• _Assignment_: Could the data below be printed out exactly, with the pictures left out?

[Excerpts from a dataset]

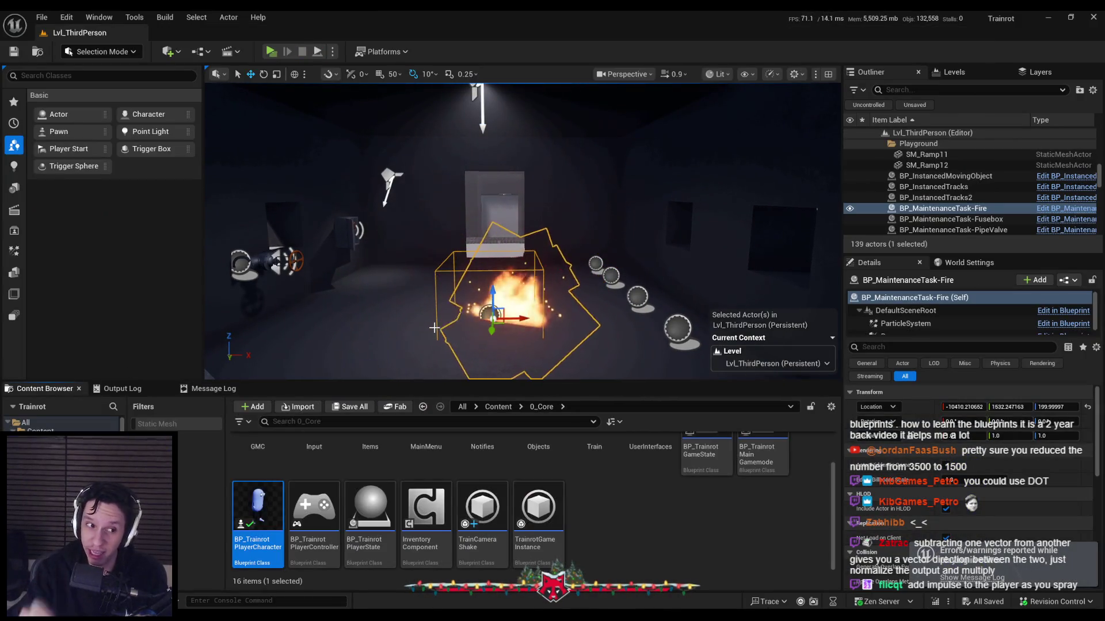
{"action": "left_click_drag", "start_coordinate": [424, 374], "coordinate": [424, 373]}
{"action": "left_click_drag", "start_coordinate": [435, 305], "coordinate": [437, 276]}
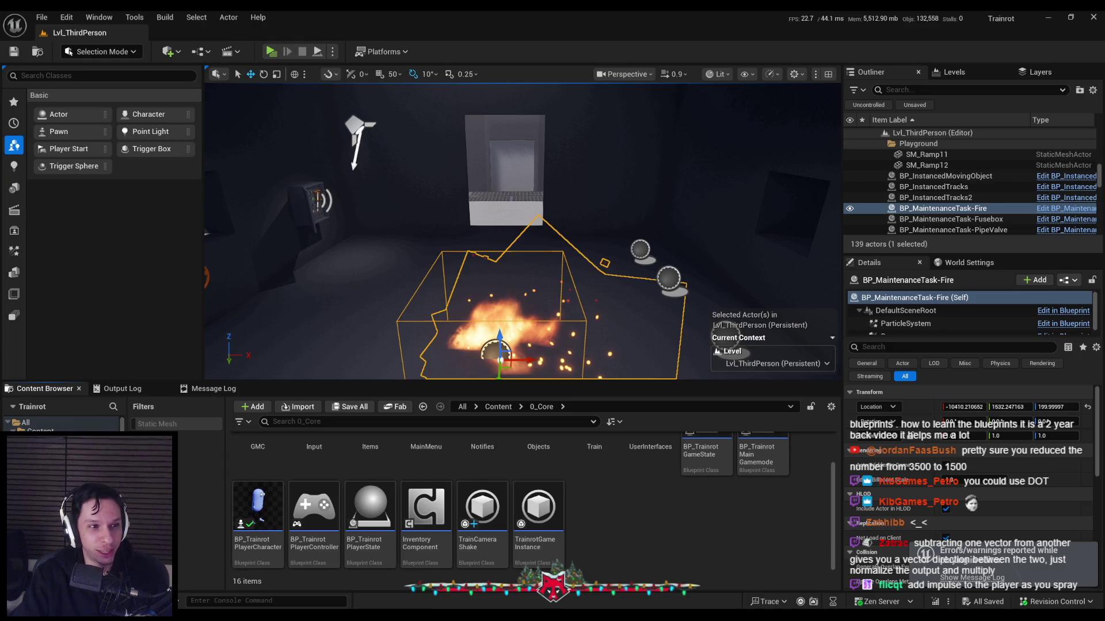
{"action": "key", "text": "f"}
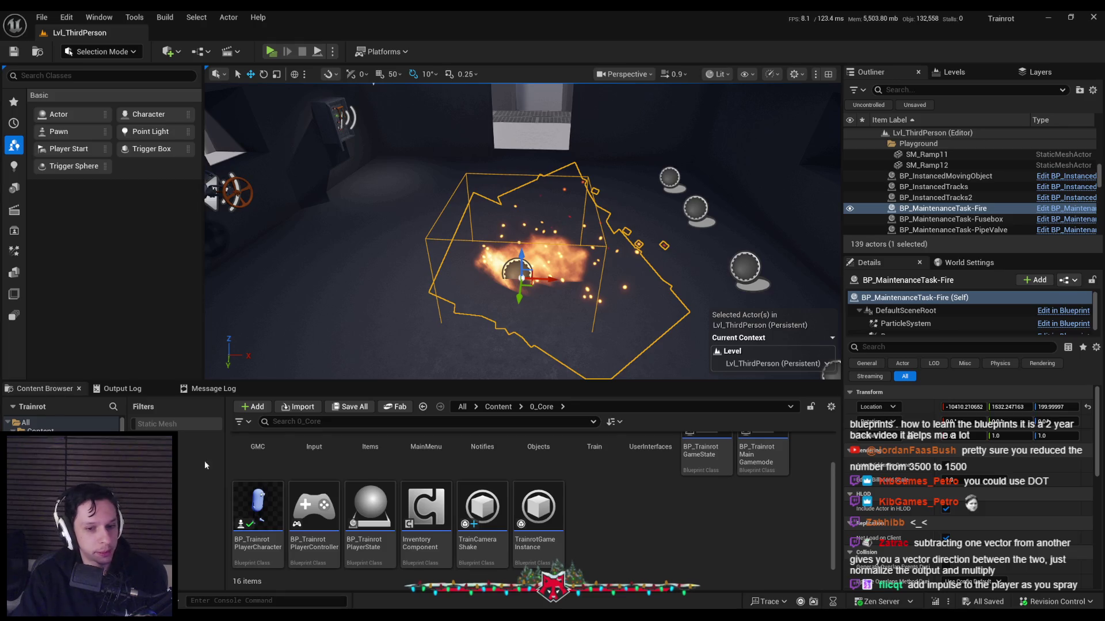
{"action": "left_click_drag", "start_coordinate": [403, 259], "coordinate": [449, 230]}
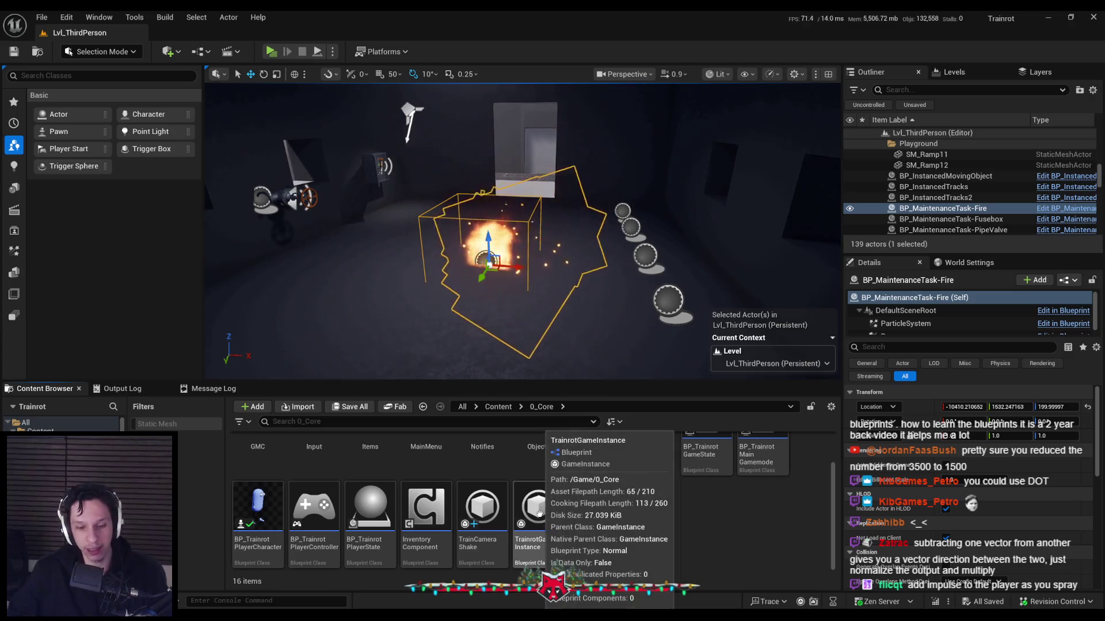
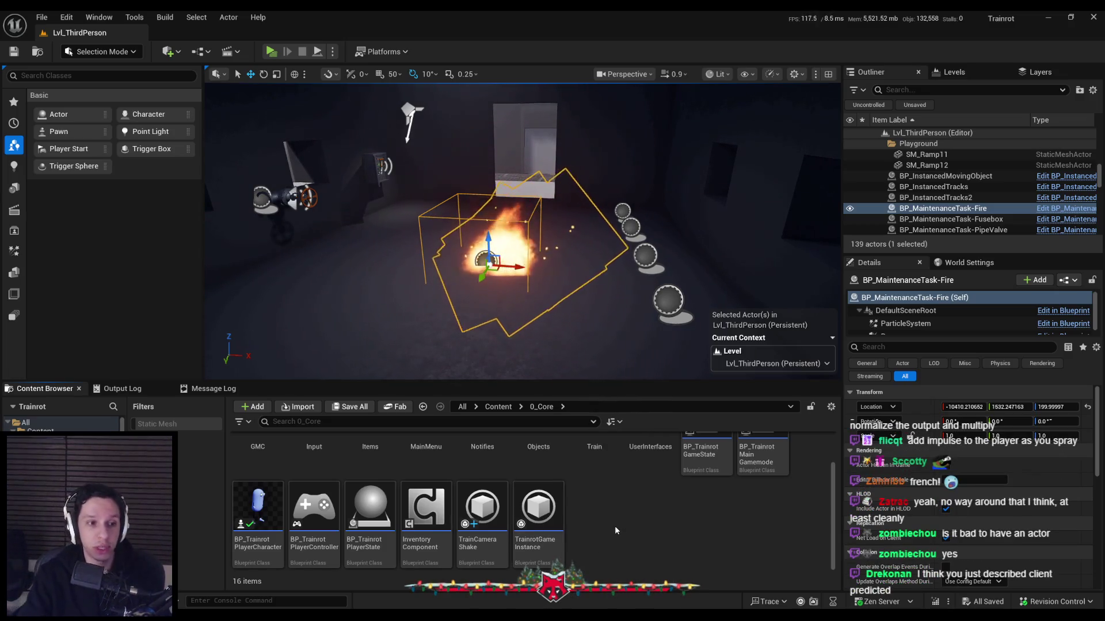
Open the 0_Core/Items folder to show Item_FireExtinguisher and the other two item data assets
{"action": "scroll", "coordinate": [623, 537], "scroll_direction": "up", "scroll_amount": 2}
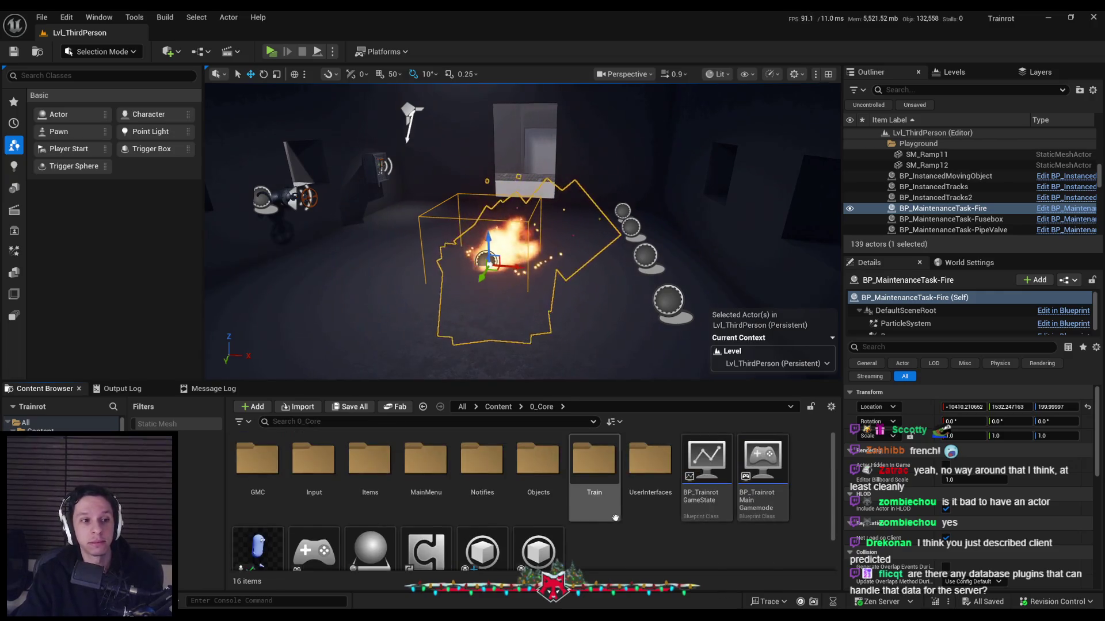
{"action": "scroll", "coordinate": [636, 550], "scroll_direction": "down", "scroll_amount": 1}
{"action": "scroll", "coordinate": [631, 546], "scroll_direction": "up", "scroll_amount": 1}
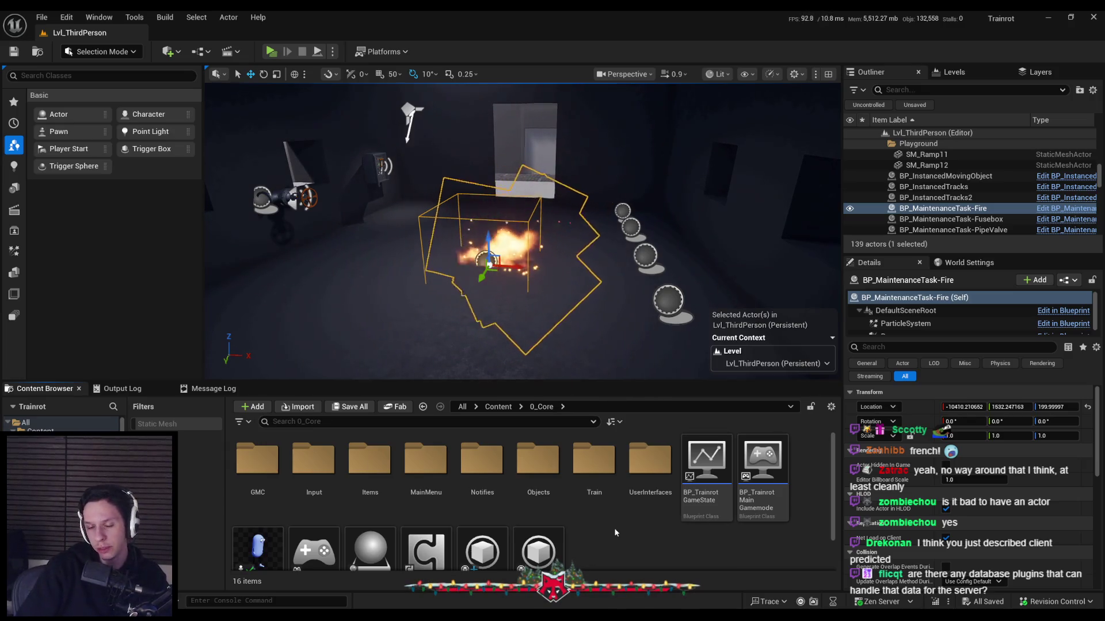
{"action": "double_click", "coordinate": [370, 460]}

• _Response to the exercise_:
{"action": "left_click_drag", "start_coordinate": [424, 374], "coordinate": [424, 373]}
{"action": "left_click_drag", "start_coordinate": [435, 305], "coordinate": [437, 276]}
{"action": "key", "text": "f"}
{"action": "left_click_drag", "start_coordinate": [403, 259], "coordinate": [449, 230]}
Open the 0_Core/Items folder to show Item_FireExtinguisher and the other two item data assets
{"action": "scroll", "coordinate": [623, 537], "scroll_direction": "up", "scroll_amount": 2}
{"action": "scroll", "coordinate": [636, 550], "scroll_direction": "down", "scroll_amount": 1}
{"action": "scroll", "coordinate": [631, 546], "scroll_direction": "up", "scroll_amount": 1}
{"action": "double_click", "coordinate": [370, 460]}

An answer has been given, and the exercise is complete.